Dr Pieter Francois
Associate Professor in Cultural Evolution at the University of Oxford, a Fellow of St Cross College, and Director of Studies in Human Sciences at Regent's Park College.
Dr Pieter Francois is the Deputy Director and Senior Researcher of the Centre for Study of Social Cohesion and the Founding Director of the Seshat: Global History Databank. Over the past seven years the Seshat project has attracted several multi-million grants of which Dr. Francois is usually the Co-PI or Co-I. These grants include an ESRC Large Grant ‘Ritual, Community, and Conflict’, a Horizon2020 grant ‘ALIGNED: Quality-centric Software and Data Engineering’, and an ERC Advanced Grant ‘Ritual Modes: Divergent modes of ritual, social cohesion, prosociality, and conflict (PI Harvey Whitehouse)’. He is also the PI and overall Lead of the Freedom of Religion or Belief Leadership Network (UK Aid).

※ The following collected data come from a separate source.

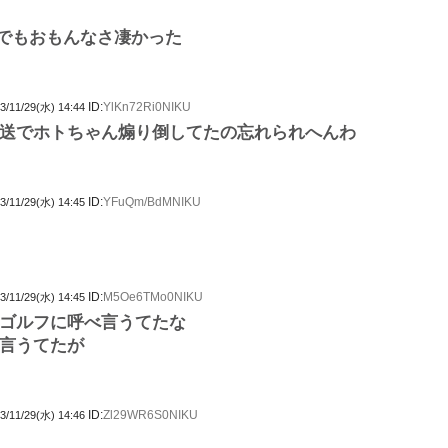
でもおもんなさ凄かった
ID:
YlKn72Ri0NIKU
3/11/29(水) 14:44
送でホトちゃん煽り倒してたの忘れられへんわ
ID:
YFuQm/BdMNIKU
3/11/29(水) 14:45
ID:
M5Oe6TMo0NIKU
3/11/29(水) 14:45
ゴルフに呼べ言うてたな
言うてたが
ID:
Zl29WR6S0NIKU
3/11/29(水) 14:46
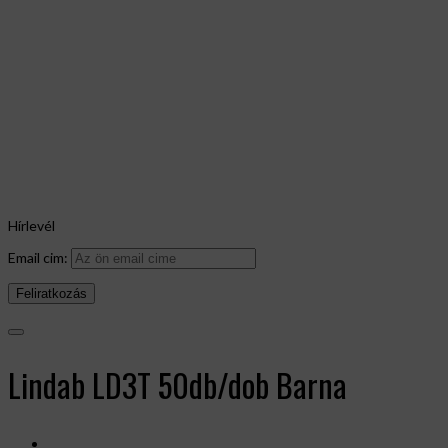
Hírlevél
Email cim:
Lindab LD3T 50db/dob Barna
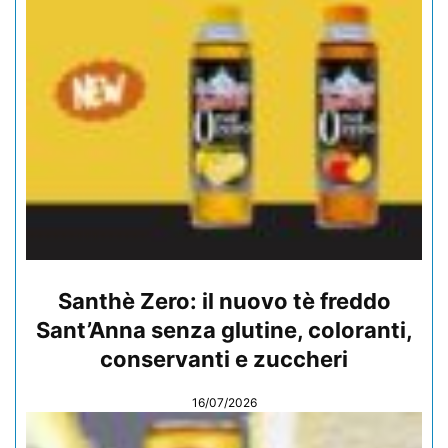
Santhè Zero: il nuovo tè freddo
Sant’Anna senza glutine, coloranti,
conservanti e zuccheri
16/07/2026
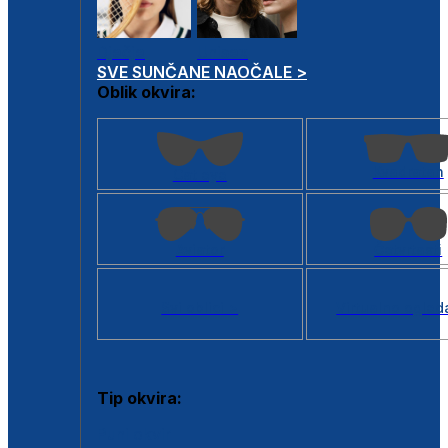
Dječje
Unisex
SVE SUNČANE NAOČALE >
Oblik okvira:
Kvadratan
Cat eye
Aviator
Četvrtasti
Svi oblici >
Virtualno ogled
Tip okvira:
Puni okvir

He is a Senior Research Fellow and Academic Lead on Data Science and AI for the Arts and Humanities at the Alan Turing Institute. At the Turing he is the PI of the Accelerating AI for the Arts and Humanities project.
Dr Francois is a Senior Fellow of the Centre for the Resolution of Intractable Conflict (CRIC).
During the period 2018-2022 he was Director of Studies in Human Sciences at St Benet’s Hall and since 2022 he holds the same position at Regent’s Park College.
Before joining the University of Oxford he was a Senior Lecturer in Digital History and director of the Cliodynamics Lab at the University of Hertfordshire.
Dr Francois is a leading scholar in the field of Digital Humanities with a particular strength in designing large-scale collaborative projects. His research fits within two broad strands. A first strand focuses on novel ways to integrate the social sciences and the humanities. He is especially interested in fostering such a consilience between the disciplines of history, cultural evolution and the digital humanities. His Seshat project brings together historical and archaeological Big Data to study changes playing out over long timescales, usually millennia. He has worked and published on such fundamental changes in the evolution of social complexity, ritual and ritualistic behaviour, warfare, and levels of inequality.
A second strand of his research focuses on applying a digital humanities approach to the study of nineteenth century travel, migration and history of the book. In 2013 he won the international British Library Labs competition with his ‘Sample Generator for Digitized Texts’. He is currently working on nineteenth-century British travellers to the Continent and on nineteenth-century intercity migration within Ostend, Belgium. He is also a Member of the Management Committee of Cost Action ‘Distant Reading for European Literary History’.